Sang Royal
Les chevaux, alertés par son odeur, se mirent à hennir tant et plus et à s’agiter contre les parois des stalles. Cette soudaine cacophonie parut déconcerter l’animal. Il cessa d’avancer, dirigea ses petits yeux enfoncés d’un côté puis de l’autre, tandis que la salive lui dégoulinait au coin des babines. Il se dressa derechef sur ses pattes arrière et ouvrit la gueule, qui révéla une énorme paire de canines. La longue blessure sur sa patte de derrière s’était rouverte, et des gouttes de sang perlaient sur le sol. Après les épreuves qu’il venait de subir, l’animal devait souffrir et être désorienté, effrayé.
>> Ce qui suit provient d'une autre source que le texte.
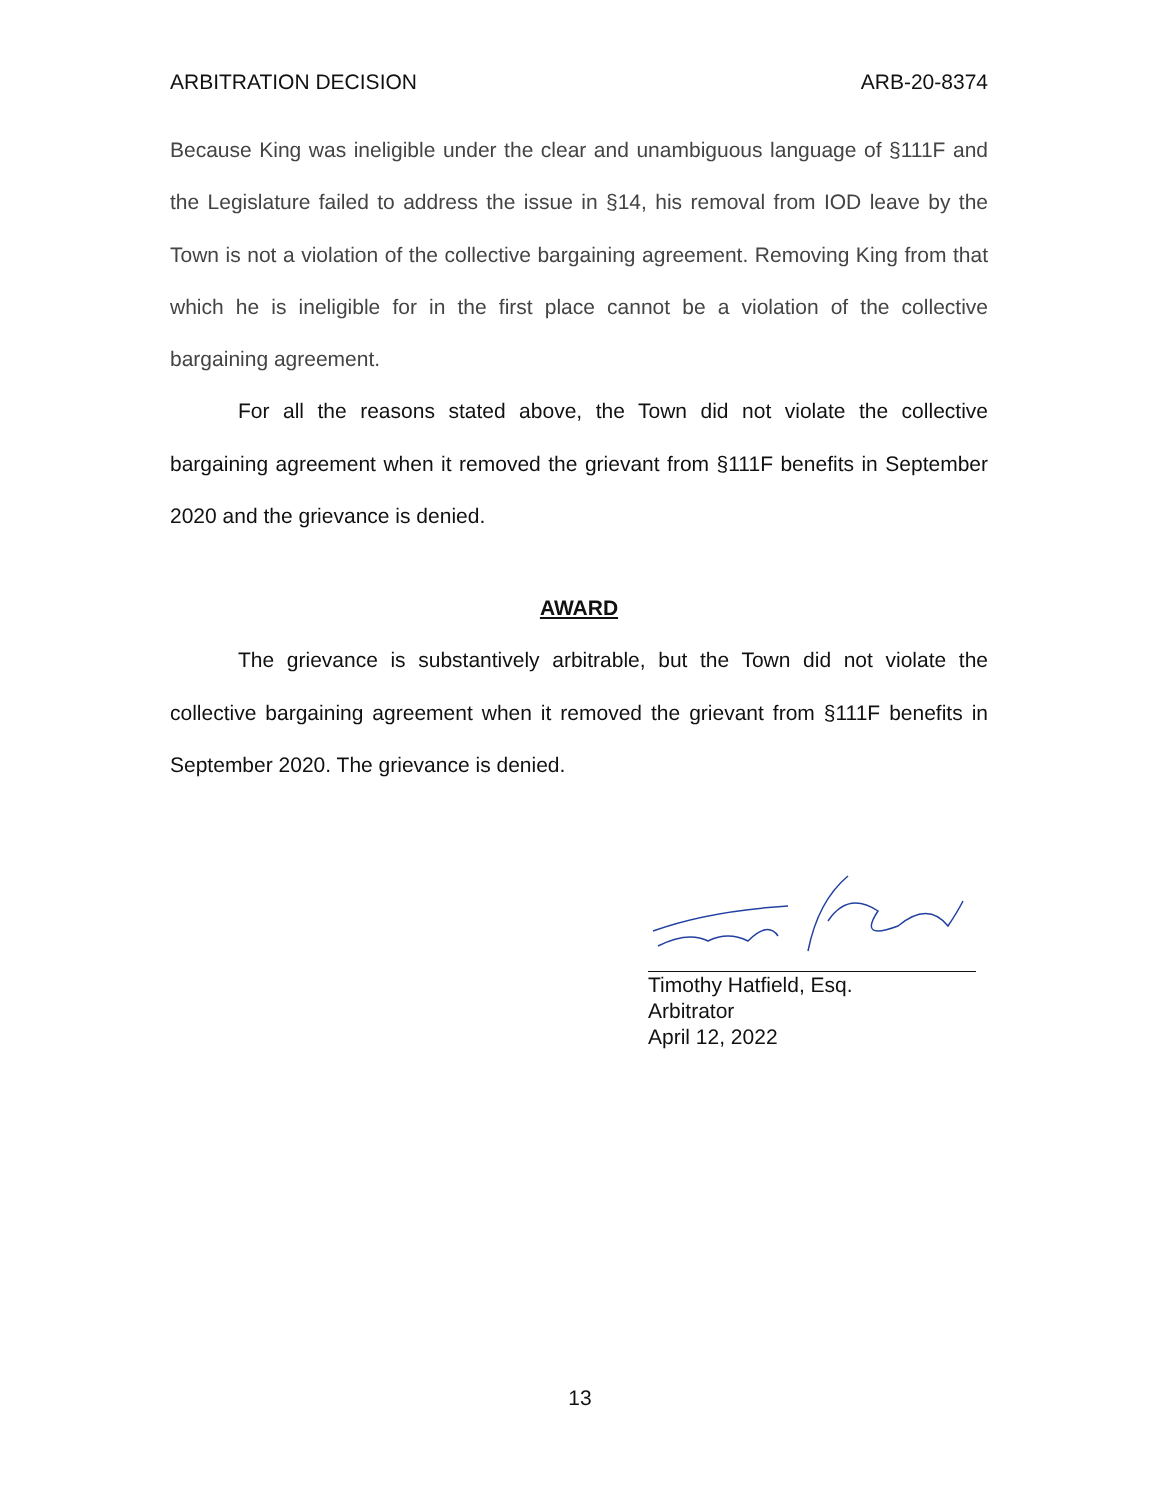ARBITRATION DECISION ARB-20-8374
Because King was ineligible under the clear and unambiguous language of §111F and the Legislature failed to address the issue in §14, his removal from IOD leave by the Town is not a violation of the collective bargaining agreement. Removing King from that which he is ineligible for in the first place cannot be a violation of the collective bargaining agreement.
For all the reasons stated above, the Town did not violate the collective bargaining agreement when it removed the grievant from §111F benefits in September 2020 and the grievance is denied.
AWARD
The grievance is substantively arbitrable, but the Town did not violate the collective bargaining agreement when it removed the grievant from §111F benefits in September 2020. The grievance is denied.
Timothy Hatfield, Esq.
Arbitrator
April 12, 2022
13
Cela ne le rendait que plus dangereux.
Je me joignis au groupe des valets qui reculaient pas à pas. Terrorisés à l’idée que l’animal pouvait charger soudain, nous jetions des coups d’œil alentour à la recherche d’un endroit où s’abriter. Mais il n’y en avait aucun dans l’église vidée, dépouillée du moindre meuble sur lequel grimper. Les chevaux terrifiés faisaient un raffut de tous les diables, certains d’entre eux se cabrant, cognant contre les parois de bois des stalles, les défonçant de leurs sabots. J’espérais que le vacarme ferait fuir l’ours, mais il se remit à quatre pattes, commença à avancer, et sembla se délecter du spectacle des six garçons d’écurie, qui avec moi battaient en retraite. J’avais l’impression qu’il fixait son attention sur moi en particulier, le premier homme sur lequel il était tombé après sa libération.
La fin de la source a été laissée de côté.